また石破総理が続投を表明したことを受け、「いまの我が国が置かれている状況、例えばアメリカとの関税交渉が続いていて、この瞬間にやめると言えば求心力がなくなり、日本が漂流してしまうと受け止めている。しかるべき時期を見ながら、国益にならないことではなく、我が国のことを思いながら、きちっとした対応をするだろう」と述べた。

一方、馬場さんは21日に当選後のあいさつに公明党県本部を訪れ、公明党県本部の城下広作代表は「馬場さんが落ちることはあってはならないということで、全力で支援した。公明党の支援は、重たいものがあったと、効果を発揮したと認識している」と述べた。

国民民主党・社民党・参政党の反応

国民民主党県連の島津哲也幹事長は「連合の代表者である鎌田さんを担ぐことができたことは非常に良かったと思うが、国政に送ることができなかったのは、一緒にやってきた仲間として非常に残念」と述べた。

また、鎌田さんを推薦した社民党県連の今泉克己代表も「野党もそれぞれ結集して県民の皆さんに広く(鎌田さんへの)支持を浸透させることを目指してきた。大きなうねりというものを、鎌田さんを先頭につくることができた思う」と述べた。

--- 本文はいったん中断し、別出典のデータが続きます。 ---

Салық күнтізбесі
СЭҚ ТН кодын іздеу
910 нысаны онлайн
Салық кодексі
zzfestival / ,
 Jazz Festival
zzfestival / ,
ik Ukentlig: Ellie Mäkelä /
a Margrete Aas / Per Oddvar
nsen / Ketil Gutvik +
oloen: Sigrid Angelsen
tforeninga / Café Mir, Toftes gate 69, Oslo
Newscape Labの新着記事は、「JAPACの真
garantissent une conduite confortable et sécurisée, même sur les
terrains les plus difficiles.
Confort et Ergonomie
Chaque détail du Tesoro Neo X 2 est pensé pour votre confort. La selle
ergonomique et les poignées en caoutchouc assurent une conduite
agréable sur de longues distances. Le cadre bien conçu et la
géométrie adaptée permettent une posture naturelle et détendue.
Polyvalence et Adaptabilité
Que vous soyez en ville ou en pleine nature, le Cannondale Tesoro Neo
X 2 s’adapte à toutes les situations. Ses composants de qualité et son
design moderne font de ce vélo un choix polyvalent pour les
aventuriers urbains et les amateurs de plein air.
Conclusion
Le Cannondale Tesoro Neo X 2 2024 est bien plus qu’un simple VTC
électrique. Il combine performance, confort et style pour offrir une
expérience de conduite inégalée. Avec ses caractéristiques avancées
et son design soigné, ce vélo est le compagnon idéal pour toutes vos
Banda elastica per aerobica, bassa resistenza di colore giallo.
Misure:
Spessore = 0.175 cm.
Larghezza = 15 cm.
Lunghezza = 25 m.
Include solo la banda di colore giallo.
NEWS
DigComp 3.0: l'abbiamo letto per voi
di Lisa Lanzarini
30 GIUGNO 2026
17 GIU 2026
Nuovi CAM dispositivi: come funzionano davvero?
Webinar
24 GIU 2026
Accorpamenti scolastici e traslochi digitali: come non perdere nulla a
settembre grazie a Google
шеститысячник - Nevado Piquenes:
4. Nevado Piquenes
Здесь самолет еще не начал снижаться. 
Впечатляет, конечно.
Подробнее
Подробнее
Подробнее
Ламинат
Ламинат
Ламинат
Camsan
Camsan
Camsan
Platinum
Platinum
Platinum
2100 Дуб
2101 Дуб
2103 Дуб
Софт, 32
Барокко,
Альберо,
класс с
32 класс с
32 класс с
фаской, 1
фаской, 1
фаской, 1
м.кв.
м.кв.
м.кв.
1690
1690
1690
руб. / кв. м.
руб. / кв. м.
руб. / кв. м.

また、参政党県連の髙井千歳会長は21日に会見を開き、全国的な党の躍進について「大変身が引き締まる思い。国民の民意、物価高で生活が苦しいことや外国資本による土地の買収などへの訴えが響いて、この結果に結びついたと思う」と語った。

また、熊本での戦いについて「都市圏を中心に若い世代やこれまで政治に無関心だった層から多くの支持を得られた」と分析。その一方で、「地方での信頼が及ばなかったこと」を敗戦の要因に挙げ、党所属の地方議員の数を増やしていくことも必要とした。